Referenties: Rimsky-Korsakov NA, Praktisch leerboek van harmonie, St. Petersburg, 1886, dezelfde, Poln. coll. soch., vol. IV, M., 1960; Yavorsky BL, De structuur van muzikale spraak, delen 1-3, (M., 1908); Kastalsky AD, Kenmerken van het folk-Russische muzieksysteem, M. - Pg., 1923, 1961; AM, A. Cherepnin (notografie), "Hedendaagse muziek", 1925, nr. 11; Protopopov SV, Elementen van de structuur van muzikale spraak, delen 1-2, M., 1930; Tyutmanov IA, Enkele kenmerken van de modal-harmonische stijl van HA Rimsky-Korsakov, in het boek: Scientific and methodological notes of the Saratov state. serre, vol. 1-4, Saratov, 1957-61; Budrin B., Enkele vragen over de harmonische taal van Rimsky-Korsakov in opera's in de eerste helft van de jaren 90, Proceedings of the Department of Music Theory of the Moscow Conservatory, vol. 1, 1960; Sposobin IV, Lezingen over de loop van harmonie, M., 1969; Cholopov Yu. N., Symmetrische modi in de theoretische systemen van Yavorsky en Messiaen, in het boek: Music and Modernity, vol. 7, M., 1971; Mazel LA, Problemen van klassieke harmonie, M., 1972; Tsukkerman VA, Enkele vragen over harmonie, in zijn boek: Muziektheoretische essays en etudes, vol. 2, M., 1975; Capellen G., Ein neuer exotischer Musikstil, Stuttg., 11; zijn, Fortschrittliche Harmonie- und Melodielehre, Lpz., 1906; Busoni F., Entwurf einer neuen Дsthetik der Tonkunst, Triest, 1908 (Russische vertaling: Busoni F., Schets van een nieuwe esthetiek van muziekkunst, St.

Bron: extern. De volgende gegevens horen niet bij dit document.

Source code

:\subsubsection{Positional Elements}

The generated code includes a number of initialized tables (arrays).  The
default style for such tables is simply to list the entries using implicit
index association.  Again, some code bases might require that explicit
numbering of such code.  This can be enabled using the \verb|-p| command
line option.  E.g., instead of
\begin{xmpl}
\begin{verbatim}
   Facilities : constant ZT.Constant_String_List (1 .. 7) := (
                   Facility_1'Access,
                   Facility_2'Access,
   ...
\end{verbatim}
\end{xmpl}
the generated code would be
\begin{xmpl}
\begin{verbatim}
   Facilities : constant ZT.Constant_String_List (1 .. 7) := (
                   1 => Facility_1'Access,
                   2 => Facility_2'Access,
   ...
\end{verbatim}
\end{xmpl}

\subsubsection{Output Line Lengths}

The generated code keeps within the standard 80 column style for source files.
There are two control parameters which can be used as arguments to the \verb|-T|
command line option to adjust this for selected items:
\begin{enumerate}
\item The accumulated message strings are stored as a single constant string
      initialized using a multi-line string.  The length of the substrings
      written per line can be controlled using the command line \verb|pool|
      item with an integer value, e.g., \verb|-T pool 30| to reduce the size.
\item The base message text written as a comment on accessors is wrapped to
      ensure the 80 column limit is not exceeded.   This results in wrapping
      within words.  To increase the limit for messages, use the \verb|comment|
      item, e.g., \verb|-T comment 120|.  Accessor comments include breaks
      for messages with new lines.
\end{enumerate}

Petersburg, 1907); Schönberg A., Harmonielehre.W., 1912; Setacio1911i G., Note ed apunti al Trattato d'armonia di C. de Sanctis..., Mil. – NY, (1); Weig1923 B., Harmonielehre, Bd 1-1, Mainz, 2; Hbba A., Neue Harmonielehre..., Lpz., 1925; Messiaen O., Technique de mon langage musical, v. 1927-1, P., (2); Lendvai E., Einführung in die Formenund Harmoniewelt Bartoks, in: Byla Bartuk. Weg en Werk, Bdpst, 1944; Reich W., Alexander Tcherepnin, Bonn, (1957).